§ **What needs to be done**:
All of the entries below should be returned verbatim, apart from the pictures.

§ **Material to process**:
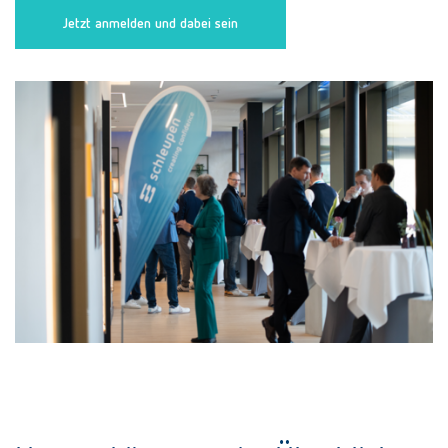
Jetzt anmelden und dabei sein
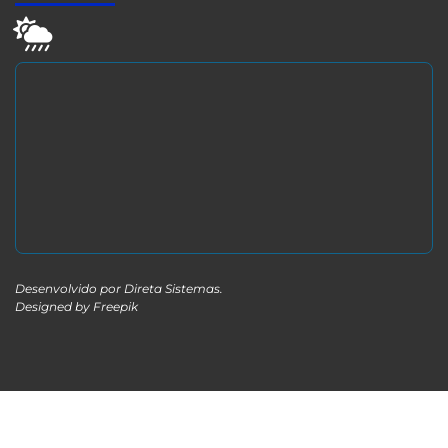
Desenvolvido por
Direta Sistemas
.
Designed by Freepik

§ **Task answer**:
Jetzt anmelden und dabei sein
Desenvolvido por
Direta Sistemas
.
Designed by Freepik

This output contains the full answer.